**Exercise prompt**
Write the listing below out again exactly, dropping the images.

====

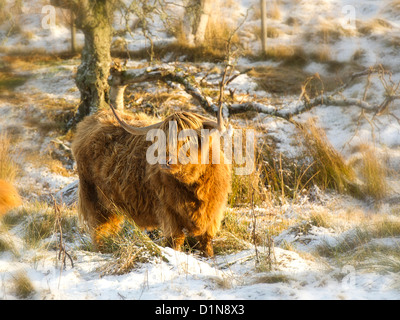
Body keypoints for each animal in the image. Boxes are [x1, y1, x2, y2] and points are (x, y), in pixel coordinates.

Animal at [70, 106, 230, 256]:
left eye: (187, 139)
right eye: (163, 140)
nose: (166, 160)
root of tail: (92, 118)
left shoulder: (212, 213)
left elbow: (206, 241)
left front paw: (209, 258)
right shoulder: (168, 212)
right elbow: (175, 240)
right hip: (94, 199)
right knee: (99, 231)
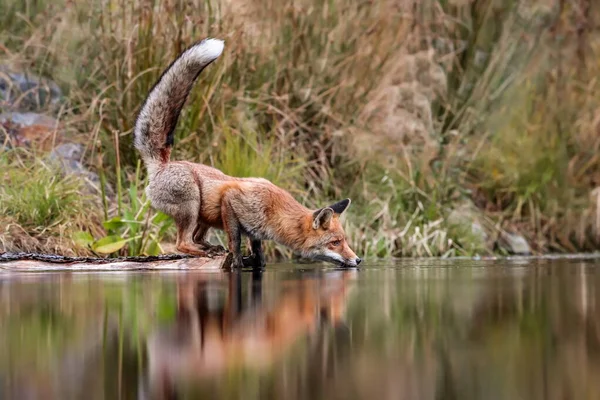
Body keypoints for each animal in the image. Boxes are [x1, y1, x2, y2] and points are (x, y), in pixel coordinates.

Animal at [134, 38, 360, 268]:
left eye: (344, 240)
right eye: (335, 242)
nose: (358, 260)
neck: (274, 211)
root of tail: (162, 163)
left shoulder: (255, 231)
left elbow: (257, 249)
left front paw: (257, 262)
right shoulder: (231, 201)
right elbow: (235, 240)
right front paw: (236, 262)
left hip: (203, 217)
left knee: (196, 238)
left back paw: (210, 247)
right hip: (191, 206)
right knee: (182, 244)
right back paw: (204, 252)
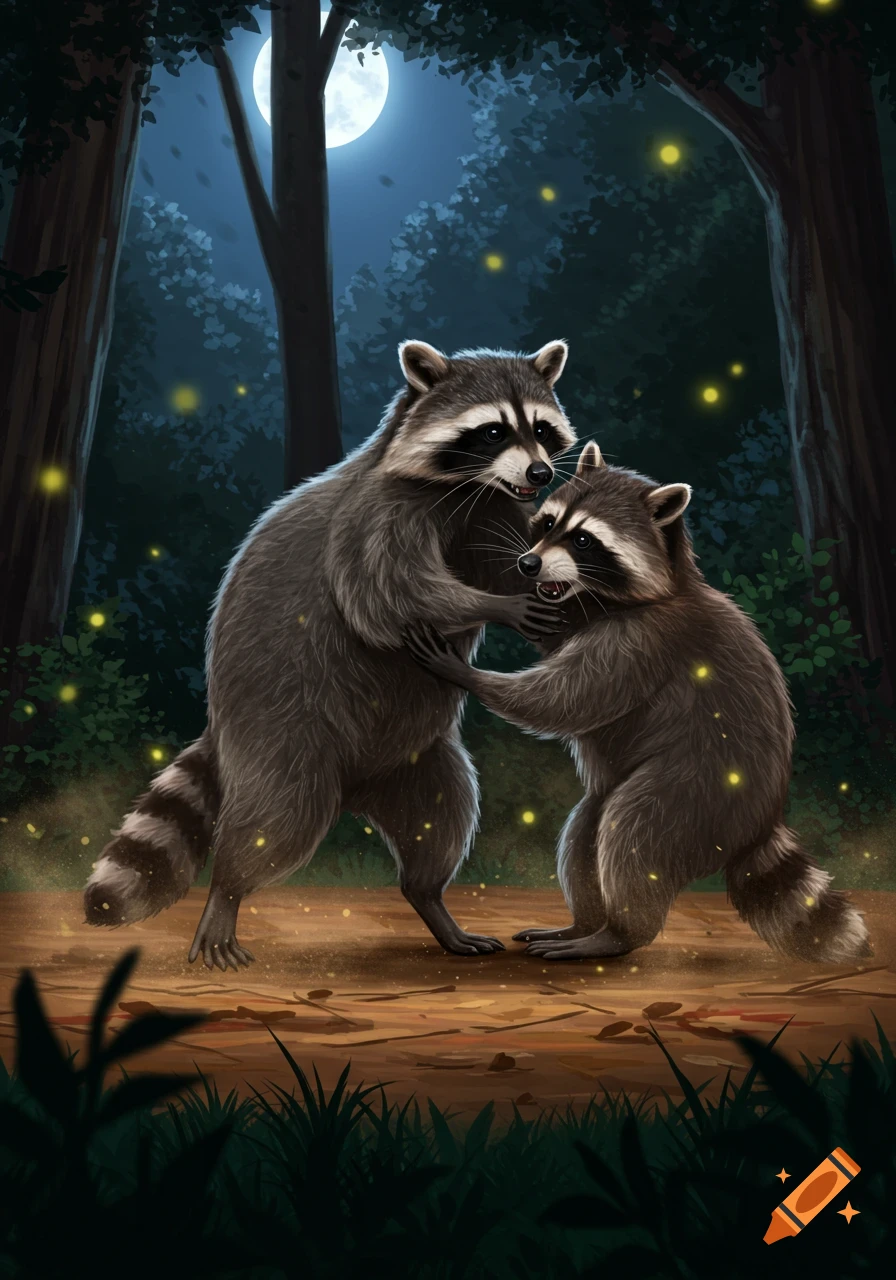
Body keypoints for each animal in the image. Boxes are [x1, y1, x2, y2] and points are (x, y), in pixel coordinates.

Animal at [83, 340, 577, 969]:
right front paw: (498, 604)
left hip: (416, 760)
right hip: (281, 735)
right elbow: (386, 597)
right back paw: (226, 891)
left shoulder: (491, 513)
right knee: (274, 819)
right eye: (492, 431)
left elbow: (520, 562)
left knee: (442, 816)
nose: (540, 472)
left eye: (540, 428)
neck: (466, 487)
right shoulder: (375, 518)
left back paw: (430, 900)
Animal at [405, 442, 871, 965]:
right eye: (548, 524)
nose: (528, 565)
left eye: (584, 540)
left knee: (635, 834)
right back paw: (584, 921)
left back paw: (618, 933)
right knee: (585, 833)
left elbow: (565, 699)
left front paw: (469, 674)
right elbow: (556, 637)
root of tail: (763, 820)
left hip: (700, 789)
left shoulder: (646, 644)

====

**Output for this task**
Body keypoints for each animal in the image. Boxes are [x1, y1, x2, y2] and points are (x, y), in pixel coordinates.

Animal at [70, 106, 230, 256]:
left eye: (187, 139)
right eye: (163, 140)
nose: (166, 160)
root of tail: (92, 118)
left shoulder: (212, 213)
left elbow: (206, 241)
left front paw: (209, 258)
right shoulder: (168, 212)
right elbow: (175, 240)
right hip: (94, 199)
right knee: (99, 231)
Body keypoints for each animal in the image. Boxes are [x1, y1, x2, y2] and points are (x, y), in pixel coordinates.

Animal at [134, 38, 360, 268]:
left eye: (344, 240)
right eye: (335, 242)
nose: (358, 260)
neck: (274, 211)
root of tail: (162, 163)
left shoulder: (255, 231)
left elbow: (257, 249)
left front paw: (257, 262)
right shoulder: (231, 201)
right elbow: (235, 240)
right front paw: (236, 262)
left hip: (203, 217)
left knee: (196, 238)
left back paw: (210, 247)
right hip: (191, 206)
right knee: (182, 244)
right back paw: (204, 252)
Body keypoints for each animal in the image. Boxes are [x1, y1, x2, y2] and points are (x, y), in pixel coordinates.

Animal at [83, 340, 577, 969]:
right front paw: (498, 604)
left hip: (416, 760)
right hip: (281, 735)
right elbow: (386, 597)
right back paw: (226, 891)
left shoulder: (491, 513)
right knee: (274, 819)
right eye: (492, 431)
left elbow: (520, 562)
left knee: (442, 816)
nose: (540, 472)
left eye: (540, 428)
neck: (466, 487)
right shoulder: (375, 518)
left back paw: (430, 900)
Animal at [405, 442, 871, 965]:
right eye: (548, 524)
nose: (528, 565)
left eye: (584, 540)
left knee: (635, 834)
right back paw: (584, 921)
left back paw: (618, 933)
right knee: (585, 833)
left elbow: (565, 699)
left front paw: (469, 674)
right elbow: (556, 637)
root of tail: (763, 820)
left hip: (700, 789)
left shoulder: (646, 644)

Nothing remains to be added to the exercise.